Отбирая квартиру, советская власть отбирала шанс избежать окончательного слияния с массой; выдавая - вручала «талон на место у колонн». Мандельштам, получив квартиру, страшно мучился от несоответствия этого жалкого шанса - и гордого сознания собственного изгойства: «А стены проклятые тонки, и некуда больше бежать, и я, как дурак на гребенке, обязан кому-то играть»… Квартиру надо было отрабатывать, а с этим он уж никак не мог мириться - почему и сделал все возможное, чтобы ему определили новое местожительство; о самоубийственности его поведения не писал только ленивый. У Пастернака в «Спекторском» есть ключевой эпизод, весьма характерный для тех времен: герой, попав в перенаселенную коммуналку, с трудом узнает в ней квартиру, где бывал когда-то, когда вся она еще принадлежала одному семейству, служила местом сборищ, споров, любви… Это нормальная, едва ли не повседневная ситуация двадцатых-тридцатых: комнаты меняли назначение, прежним хозяевам доставалась одна, самая жалкая. С нашей семьей так и было: жили на Арбате, дом 11. Была большая квартира на втором этаже. Прабабушке с дочерью в результате досталась одна комната из всей квартиры, потом поселился дед, потом родилась мать. Кстати, Окуджава в «Упраздненном театре» рассказывает похожую историю - он с матерью жил по соседству (отец работал в Грузии), их вселили в квартиру 12 дома 43, а квартировладельцы Каневские (в романе - Каминские) с дочкой Жоржеттой получили одну комнату. Они, что больше всего поражало мальчика Окуджаву, не обижались или, во всяком случае, не показывали виду, а сам Каневский работал экономистом на фабрике, которой когда-то владел. Потом они эмигрировали, поняв, что реквизицией квартиры и фабрики дело не ограничится.
Удивителен вообще пафос ненависти к мещанству в прозе тридцатых: авторы всех индустриальных, конструктивистских и прочих тогдашних романов первым делом акцентируют неуютность быта своих героев. Гроссман в «Повести о любви» подчеркивает временность, холод, замусоренность общажной комнаты; у Катаева во «Времени, вперед!» все живут либо в прокаленных гостиницах, либо в пропыленных времянках и ужасно гордятся таким статусом. Отдельное и уютное жилище становится либо прерогативой прозревшего профессора, либо приметой прохвоста.

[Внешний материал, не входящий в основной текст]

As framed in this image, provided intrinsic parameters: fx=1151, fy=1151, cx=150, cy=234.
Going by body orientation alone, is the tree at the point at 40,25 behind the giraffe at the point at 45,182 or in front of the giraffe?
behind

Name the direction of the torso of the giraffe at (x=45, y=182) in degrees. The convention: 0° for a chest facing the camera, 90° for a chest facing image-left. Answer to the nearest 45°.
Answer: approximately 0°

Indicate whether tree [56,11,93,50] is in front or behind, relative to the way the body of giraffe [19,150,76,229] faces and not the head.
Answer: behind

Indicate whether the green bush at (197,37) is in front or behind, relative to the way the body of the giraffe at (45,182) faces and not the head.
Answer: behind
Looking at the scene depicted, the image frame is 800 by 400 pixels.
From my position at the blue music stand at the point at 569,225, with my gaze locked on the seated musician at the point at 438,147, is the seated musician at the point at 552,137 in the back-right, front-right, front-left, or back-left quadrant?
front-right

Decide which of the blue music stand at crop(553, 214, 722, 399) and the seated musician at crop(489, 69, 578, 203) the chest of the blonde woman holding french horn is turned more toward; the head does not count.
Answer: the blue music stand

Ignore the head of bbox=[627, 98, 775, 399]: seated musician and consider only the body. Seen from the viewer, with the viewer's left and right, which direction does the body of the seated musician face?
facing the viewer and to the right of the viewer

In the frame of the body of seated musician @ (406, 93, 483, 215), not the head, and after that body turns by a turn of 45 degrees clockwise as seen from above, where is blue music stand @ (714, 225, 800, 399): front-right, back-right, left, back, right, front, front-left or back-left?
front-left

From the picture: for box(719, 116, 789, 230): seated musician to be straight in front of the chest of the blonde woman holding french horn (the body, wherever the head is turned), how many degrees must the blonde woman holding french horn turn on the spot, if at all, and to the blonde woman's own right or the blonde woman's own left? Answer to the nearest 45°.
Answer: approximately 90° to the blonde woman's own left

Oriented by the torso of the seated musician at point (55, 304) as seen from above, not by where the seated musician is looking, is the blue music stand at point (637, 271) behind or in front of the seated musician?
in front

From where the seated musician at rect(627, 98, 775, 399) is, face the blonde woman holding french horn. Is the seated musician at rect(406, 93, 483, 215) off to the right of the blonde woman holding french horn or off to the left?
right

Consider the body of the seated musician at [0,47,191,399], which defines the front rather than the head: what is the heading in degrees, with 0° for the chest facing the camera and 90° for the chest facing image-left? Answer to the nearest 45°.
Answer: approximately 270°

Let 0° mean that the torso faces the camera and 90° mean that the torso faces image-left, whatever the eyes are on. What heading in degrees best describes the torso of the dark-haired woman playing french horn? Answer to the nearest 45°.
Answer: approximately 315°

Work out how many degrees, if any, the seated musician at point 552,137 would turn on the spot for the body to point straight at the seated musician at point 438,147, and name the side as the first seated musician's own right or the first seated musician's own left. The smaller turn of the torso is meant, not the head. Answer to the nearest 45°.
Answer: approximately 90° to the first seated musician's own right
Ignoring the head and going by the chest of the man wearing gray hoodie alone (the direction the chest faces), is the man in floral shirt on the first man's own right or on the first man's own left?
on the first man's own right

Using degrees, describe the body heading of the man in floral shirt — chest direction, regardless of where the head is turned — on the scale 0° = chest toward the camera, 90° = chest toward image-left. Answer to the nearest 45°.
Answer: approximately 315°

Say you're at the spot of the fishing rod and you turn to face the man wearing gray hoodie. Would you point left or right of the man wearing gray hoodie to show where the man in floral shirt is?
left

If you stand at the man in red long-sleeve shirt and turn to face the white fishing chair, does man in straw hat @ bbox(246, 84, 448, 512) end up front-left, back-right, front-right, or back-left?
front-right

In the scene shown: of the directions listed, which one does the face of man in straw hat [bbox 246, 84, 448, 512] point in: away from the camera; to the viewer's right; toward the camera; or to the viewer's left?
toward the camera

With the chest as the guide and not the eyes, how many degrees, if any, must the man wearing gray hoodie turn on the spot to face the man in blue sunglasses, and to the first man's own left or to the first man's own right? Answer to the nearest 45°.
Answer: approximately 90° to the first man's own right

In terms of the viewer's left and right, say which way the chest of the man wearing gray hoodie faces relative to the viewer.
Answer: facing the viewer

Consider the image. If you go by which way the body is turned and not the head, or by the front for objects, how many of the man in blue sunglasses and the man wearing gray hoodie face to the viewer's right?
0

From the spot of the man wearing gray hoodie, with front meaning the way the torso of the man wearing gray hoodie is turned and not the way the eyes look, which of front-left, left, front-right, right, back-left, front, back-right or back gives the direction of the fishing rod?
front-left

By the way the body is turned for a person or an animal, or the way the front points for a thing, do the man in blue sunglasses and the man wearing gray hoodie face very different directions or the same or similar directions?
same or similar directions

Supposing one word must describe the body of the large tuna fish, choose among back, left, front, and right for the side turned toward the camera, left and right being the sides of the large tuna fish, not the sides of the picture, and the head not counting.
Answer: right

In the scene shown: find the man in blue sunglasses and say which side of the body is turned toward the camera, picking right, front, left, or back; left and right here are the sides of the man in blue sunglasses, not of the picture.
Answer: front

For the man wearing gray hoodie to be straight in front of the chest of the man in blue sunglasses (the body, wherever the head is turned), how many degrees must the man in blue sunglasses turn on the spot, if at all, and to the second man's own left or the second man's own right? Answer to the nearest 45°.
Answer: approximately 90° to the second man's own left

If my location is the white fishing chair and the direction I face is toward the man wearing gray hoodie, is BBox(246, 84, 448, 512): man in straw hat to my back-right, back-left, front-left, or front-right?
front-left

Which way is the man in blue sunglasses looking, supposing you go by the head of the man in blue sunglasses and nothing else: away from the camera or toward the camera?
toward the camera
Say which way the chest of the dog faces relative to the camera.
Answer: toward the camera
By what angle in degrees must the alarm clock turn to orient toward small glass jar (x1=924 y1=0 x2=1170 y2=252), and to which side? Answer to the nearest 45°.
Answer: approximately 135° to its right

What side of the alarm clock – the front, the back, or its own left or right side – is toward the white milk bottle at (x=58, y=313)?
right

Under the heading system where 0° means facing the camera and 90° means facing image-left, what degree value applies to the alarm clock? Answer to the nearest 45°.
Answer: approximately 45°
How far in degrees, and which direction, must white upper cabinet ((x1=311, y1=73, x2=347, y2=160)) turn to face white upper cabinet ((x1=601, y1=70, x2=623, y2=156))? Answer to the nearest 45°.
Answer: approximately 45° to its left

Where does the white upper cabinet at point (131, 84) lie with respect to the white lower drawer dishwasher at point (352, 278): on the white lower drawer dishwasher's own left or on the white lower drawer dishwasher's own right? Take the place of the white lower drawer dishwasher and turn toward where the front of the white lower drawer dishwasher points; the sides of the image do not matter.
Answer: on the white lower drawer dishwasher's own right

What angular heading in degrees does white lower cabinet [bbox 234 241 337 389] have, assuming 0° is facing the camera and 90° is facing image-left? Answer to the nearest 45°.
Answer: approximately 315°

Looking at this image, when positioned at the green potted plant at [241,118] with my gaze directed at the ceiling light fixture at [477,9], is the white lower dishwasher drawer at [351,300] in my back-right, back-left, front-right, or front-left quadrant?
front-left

Для Булгакова квартирный вопрос, благодаря ему вошедший в пословицу, стоял чуть ли не на первом месте, почему Преображенский и требовал все время «окончательную бумагу» на сей предмет. Сологуб, умирая в 1927 году, все сетовал: «Побыть бы еще немного в своем доме… среди своих вещей…» Смерть представлялась ему чем-то вроде последнего и окончательного выселения, переселения в огромную кладбищенскую коммуналку, где уже не сможешь защититься от нежелательного соседства. Роскошь «побыть среди своих вещей» для большинства старорежимных интеллигентов сделалась недоступной - начались массовые выселения и высылки; 1928 - 1932 годы призваны были не столько лишить «бывших» всех прав и с корнем вырвать любой протест, сколько расчистить место для новых хозяев. Петербург, к слову сказать, так до сих пор и не оправился от тогдашнего заселения - дома, в которых, по свидетельству Ахматовой, пахло сигарами и духами, навеки пропахли щами и кошками.
С любовью вообще происходили жуткие вещи: вечное советское «негде» доводило до такой экзотики, что отдыхает вся западная порнография. Я опрашивал как-то людей этого поколения, тех, чья молодость пришлась на тридцатые-пятидесятые: кто где терял невинность? До 1954 года ситуация «предки на даче» исключалась. Трое впервые занялись любовью на крыше, четверо - в пустых ночных трамваях, подавляющее большинство - на природе, в том числе в подворотне, а остальные на лестнице. У Бориса Ямпольского, прославившегося «Московской улицей», был гениальный рассказ о тридцатых - о том, как он после свидания пришел домой к девушке, в темноте пробрался в ее комнату, занялся с ней любовью, потом заснул - а утром, прикрывшись простыней, наблюдал, как из разных углов квартиры выползали бесчисленные родственники. То есть они ночью делали это при всех! - но он никого не видел, и никто себя не выдал. Коммунальная любовь порождала удивительные последствия, включая раннее сексуальное просвещение детей. Ситуация начала меняться во время хрущевского бурного и бестолкового строительства. Расселение коммуналок - даже более радикальное решение, чем развалить колхозы: разрушить принудительную общность городской квартиры, по которой все так лицемерно плакали во второй половине девяностых. «Плачу по квартире коммунальной, будто бы по бабке повивальной», - это Евгений Евтушенко отметился; всели его сейчас кто-нибудь туда, даже при условии возвращения молодости, - поглядел бы я на него.